Perhaps it was an inevitability, but the waves of colonists that prepared to land on the red planet took possession of lands in large grouped clusters. There were concerns from the UN's mapping and survey teams that this would hamper future plans to terraform the planet.
This natural conglomeration would only become more exaggerated as time went on and colonies developed into the very first Martian cities.
There was also a more brutal calculation at work.
Mars is inhospitable, even with the manpower and technology that the United Nations had managed to assemble.
A colony that suffered grievous disasters could not hope for swift aid from Earth until the two planets had managed to complete their orbits close to one another. It was necessary that colonies should be spread across the face of the red planet and over sufficient land to be self-sustaining.
And also, to ensure that these lands and colony groups did not end up causing cascade failures by relying upon each other heavily in their early years.
The UN also felt that by creating these land plots, the colonies would provide a form of redundancy that would enable the long term survival of mankind in the face of unexpected or unforeseen disaster.
It was a mathematical cruelty applied with the hope and dreams of a brighter future.

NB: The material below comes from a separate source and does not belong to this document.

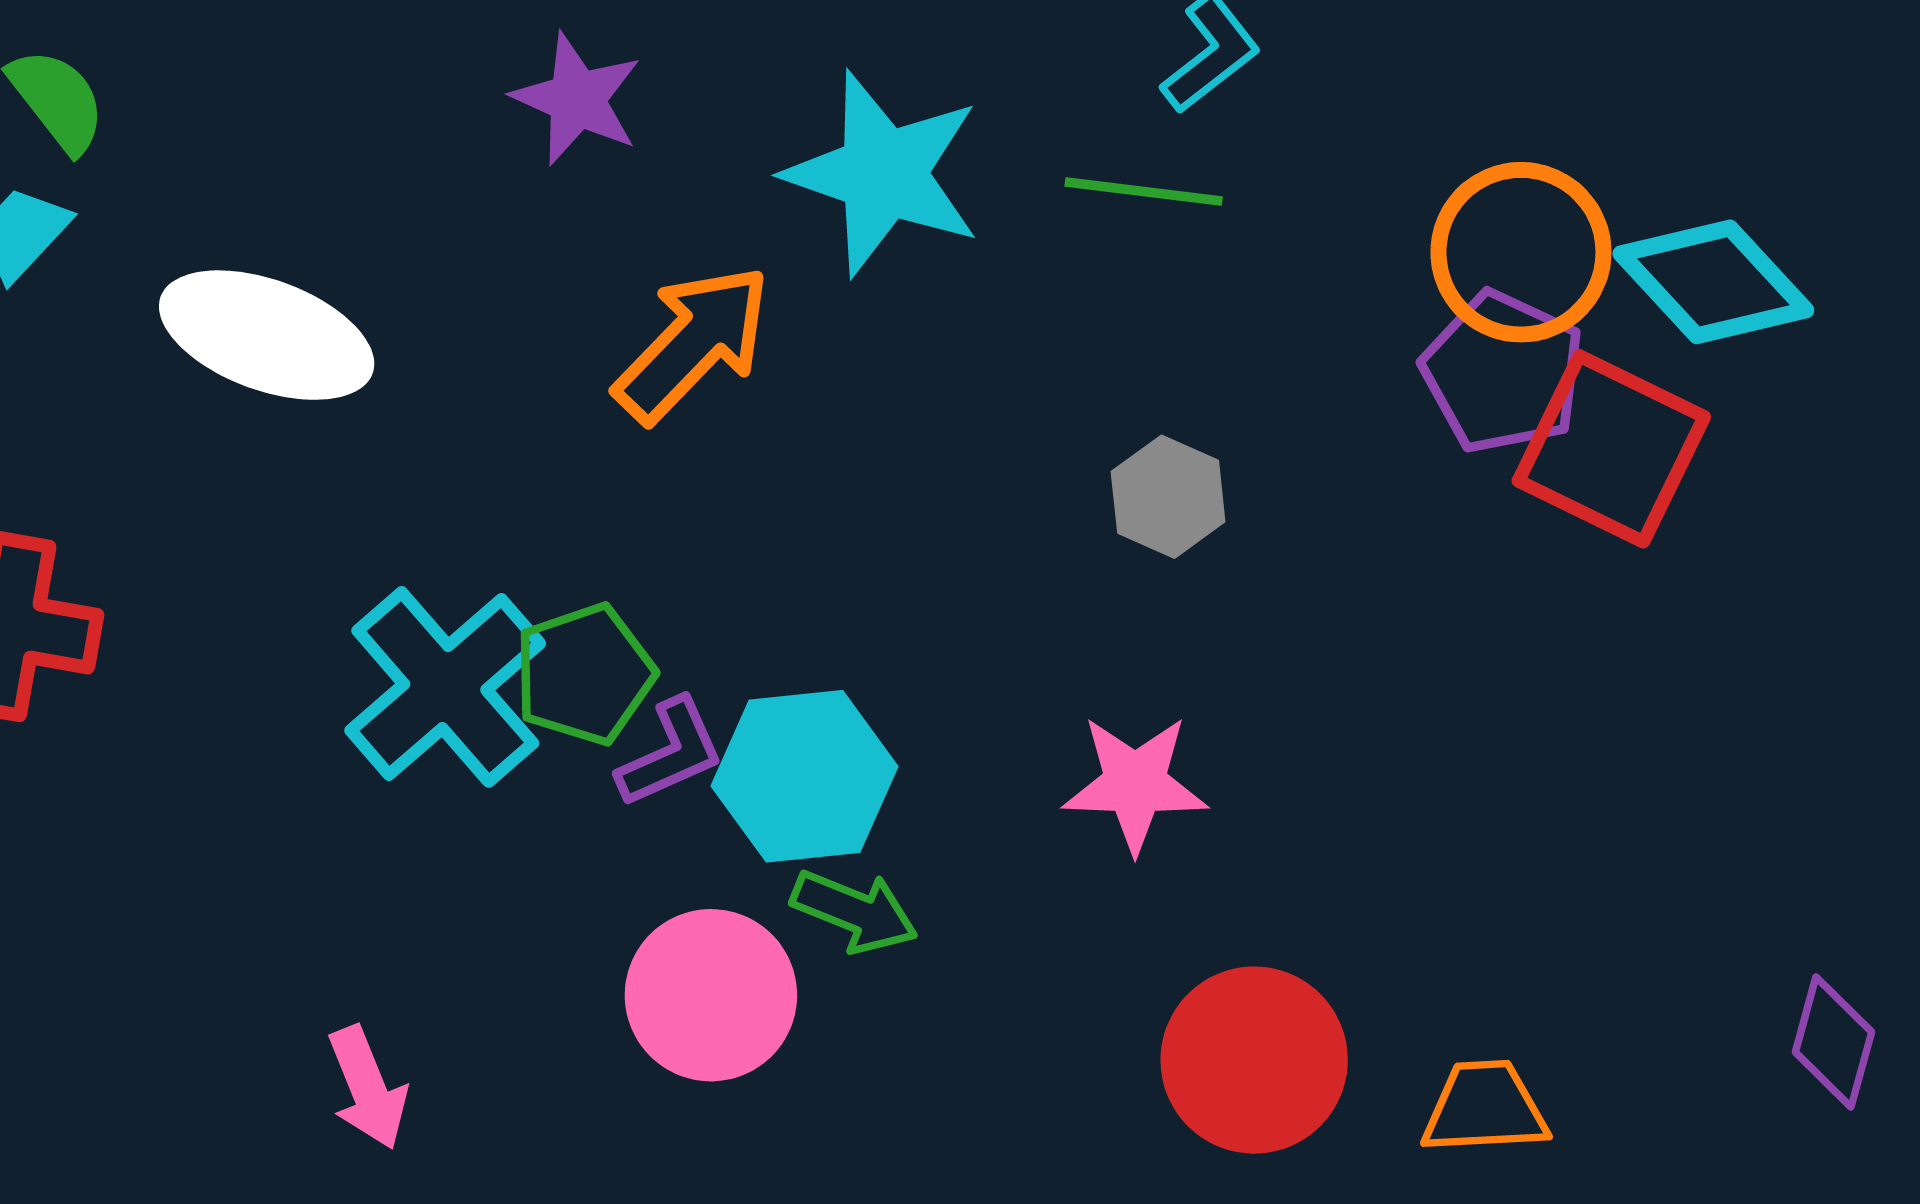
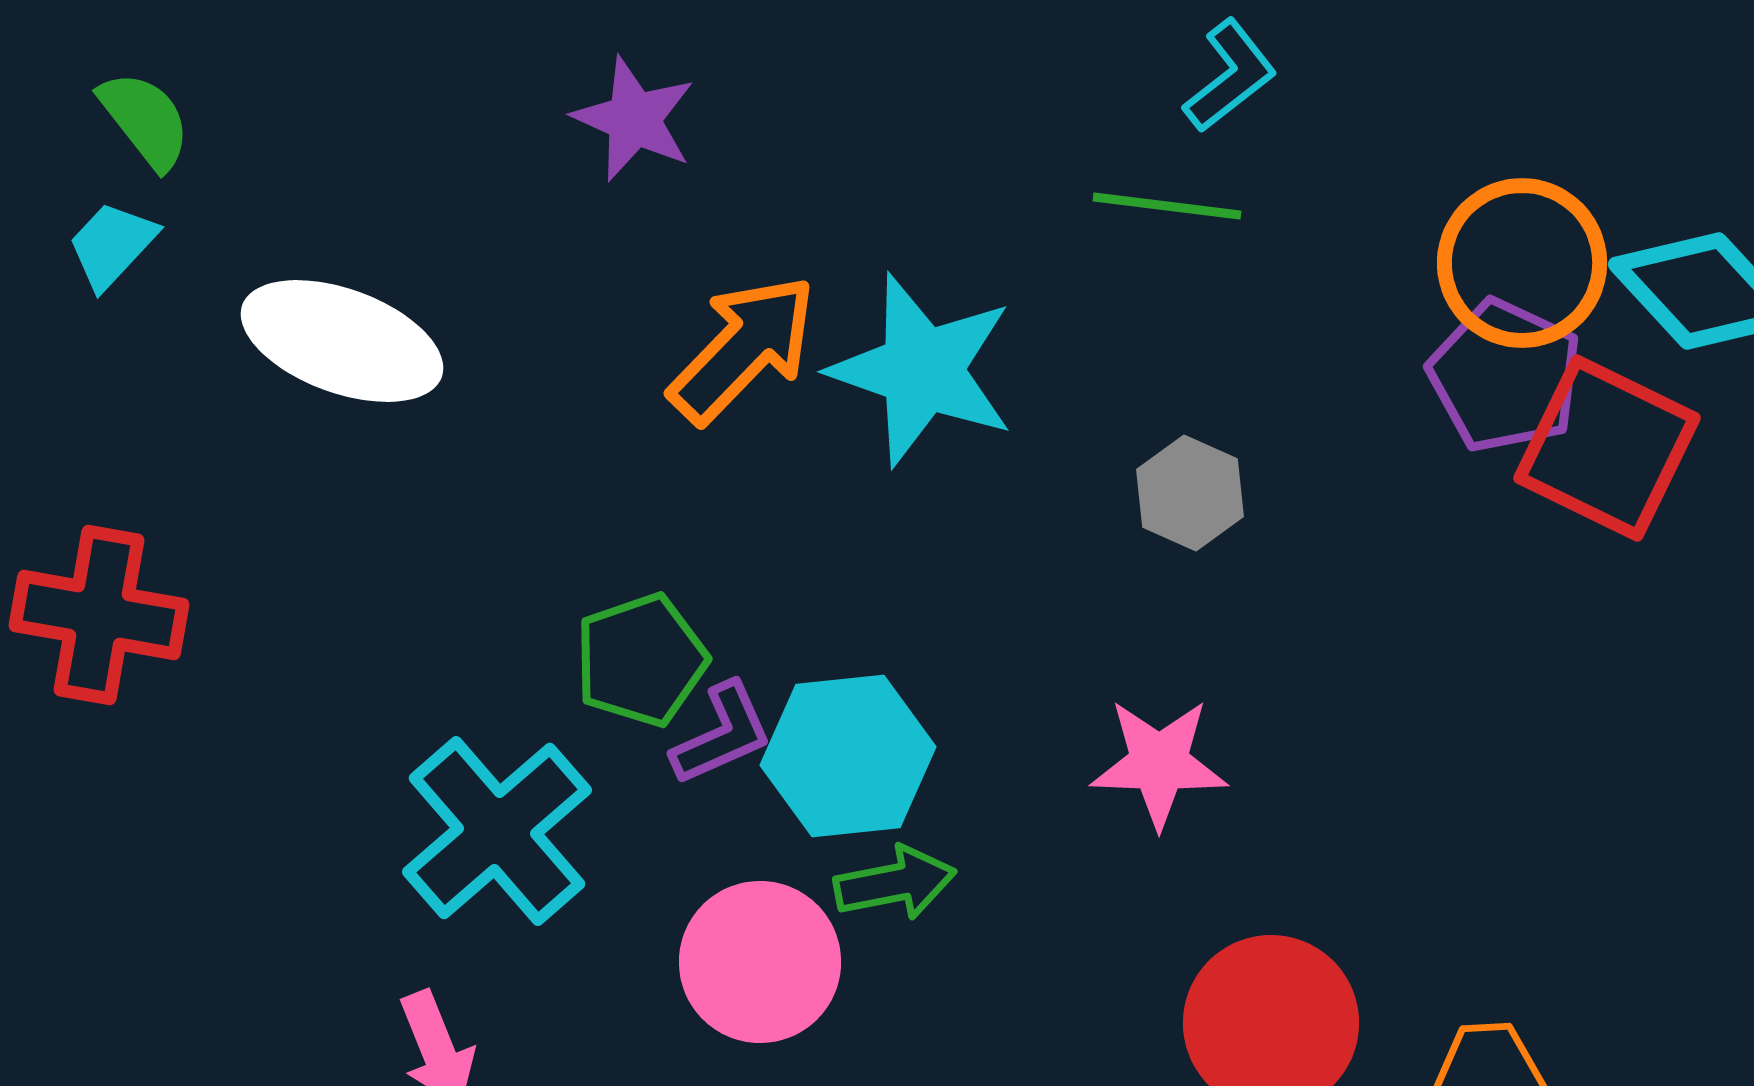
cyan star: (883, 174) -> (922, 370), moved
cyan cross: (445, 687) -> (497, 831), moved
green arrow: (854, 911) -> (895, 883), turned -33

A decision was made to encourage this spread by providing discounted lands to the future colonists on Earth, though the UN did not have a way to differentiate these lands from others beyond their pricing. These discounted lands were offered to potential colonists through a three-dimensional map of Mars and their locations provided with simple tasks and a smaller amount with harder puzzles.
These lands quickly earned themselves the moniker "lost lands," regions on Mars that were unclaimed and unknown to all but the most dedicated of the early colonists; namely those who had scoured the face of the red planet to claim their rewards.